Invensys without the rail business

Invensys presented their “End of Year” results in a press conference this morning. Yes, financial results like you might expect, ie pretty much the same as last year, but what else came out of the presentation, describing their new business outlook? I present my impressions.

The change of emphasis was of interest. Invensys is now without the Rail business: no comment was made about the possible use of the Triconex type safety systems in railway systems, which I seem to remember was a feature last year.

The Group last year had three divisions, and a divisional structure. Mike Caliel came back to Invensys as a divisional ceo, in charge of IOM. Now the group, or the company called Invensys, has three lines of business, sorry, four lines of business, but there is no “Divisional” structure, because that produced divisional overheads. These overheads need to be seen to have been cut out. Mike Caliel is now absorbed into the Invensys HQ staff. What happened to Chris Lyden then?

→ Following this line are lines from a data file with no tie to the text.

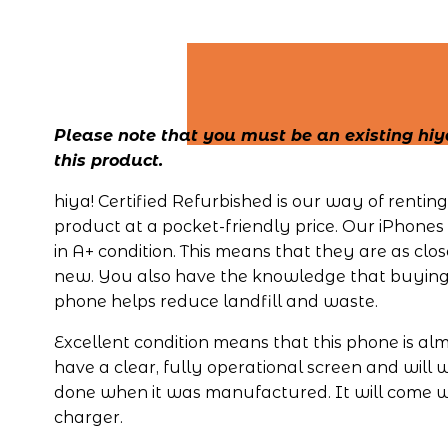
Please note that you must be an existing hiya
this product.
hiya! Certified Refurbished is our way of renti
product at a pocket-friendly price. Our iPhones 
in A+ condition. This means that they are as close
new. You also have the knowledge that buying 
phone helps reduce landfill and waste.
Excellent condition means that this phone is almo
have a clear, fully operational screen and will 
done when it was manufactured. It will come wi
charger.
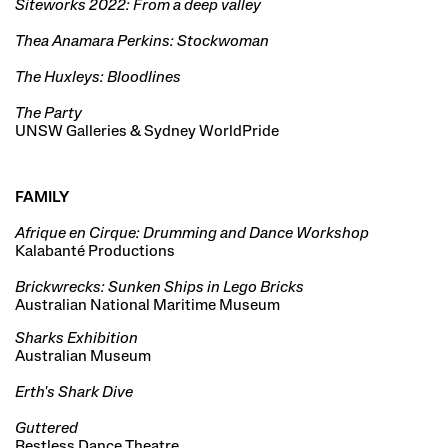
Siteworks 2022: From a deep valley
Thea Anamara Perkins: Stockwoman
The Huxleys: Bloodlines
The Party
UNSW Galleries & Sydney WorldPride
FAMILY
Afrique en Cirque: Drumming and Dance Workshop
Kalabanté Productions
Brickwrecks: Sunken Ships in Lego Bricks
Australian National Maritime Museum
Sharks Exhibition
Australian Museum
Erth's Shark Dive
Guttered
Restless Dance Theatre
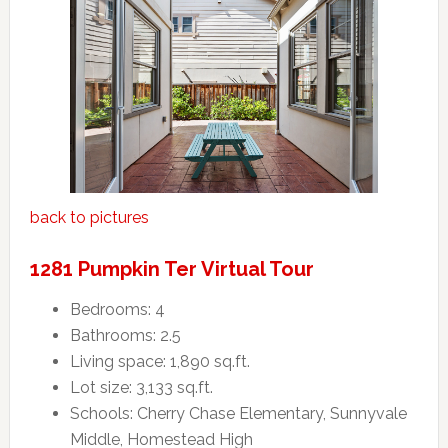
back to pictures
1281 Pumpkin Ter Virtual Tour
Bedrooms: 4
Bathrooms: 2.5
Living space: 1,890 sq.ft.
Lot size: 3,133 sq.ft.
Schools: Cherry Chase Elementary, Sunnyvale
Middle, Homestead High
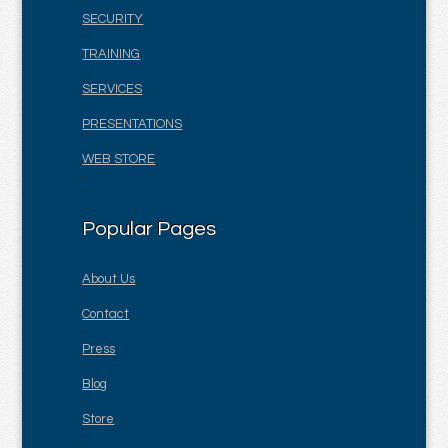
SECURITY
TRAINING
SERVICES
PRESENTATIONS
WEB STORE
Popular Pages
About Us
Contact
Press
Blog
Store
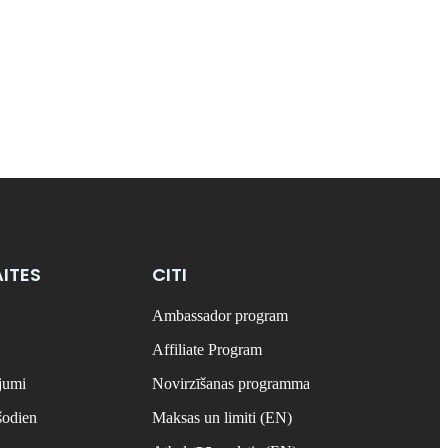
ITES
CITI
Ambassador program
Affiliate Program
ājumi
Novirzīšanas programma
šodien
Maksas un limiti (EN)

Wayne Edmunds, ceo, says that everyone gets a facelift from this – although 500 divisional staff jobs will go, out of the 1000 staff reduction.

Four LOBs

The “Lines of Business” are Software, Industrial Automation, Energy Controls, and Appliances. Software is the apparent favoured segment, getting the acquisitions, investment, etc, because of 10% pa growth rate potential and mid 20% margin that should be achievable. This business is “quite unique”, apparently.

Industrial Automation (IA) has growth in single digits, with a margin in the high single digits, growing to low teens. How have the mighty fallen, was it just last year Wayne enthused about how hardware manufacturing produced the real value for any business?


Maybe pensioned off into the single digit growth, mid teens margin segment of Energy Controls. But what is wrong with that, with the remote monitoring potential of IMServ, that was, some years ago maybe, developing from the basis of the original SCADA developments, and has good potential now with cloud monitoring and control.


Yes, there are opportunities for investment. Wayne is focused on the Software segment at the moment, with the example quoted of Spiral Software, and with GBP600m to invest, previously quoted to be planned as multiple GBP50m investments over several years. So he is recruiting an M+A expert, a veteran and a name in the M+A business. Why, when his managers already know their customer’s business, the one they are in? Let’s hope the new veteran understands software, but the role could just be that of a scapegoat, to be sacrificed, rather than Wayne, when the first acquisition goes wrong. A good job for a couple of years, I could try to do that.

In IA the intention is to invest in the existing portfolio, rather than acquisitions. So no new widgets. But an interesting comment from Wayne came out of a question from Barclays: “Mike and his team have been investing in a new line of DCS and safety systems with a far more flattering cost profile”, as part of a cost reduction effort on the present line. Cost reduction is an area for investment in IA.

Next steps

The next press interface is the capital markets day on June 5th. Wayne suggested that Invensys had some ways to go in how they communicate with the market, presumably meaning analysts, and had the intention to strip away the complexity in their statements and make a much more straightforward interface. Maybe the market was expecting more, but it took a slight dip in the day of the 0900 presentation.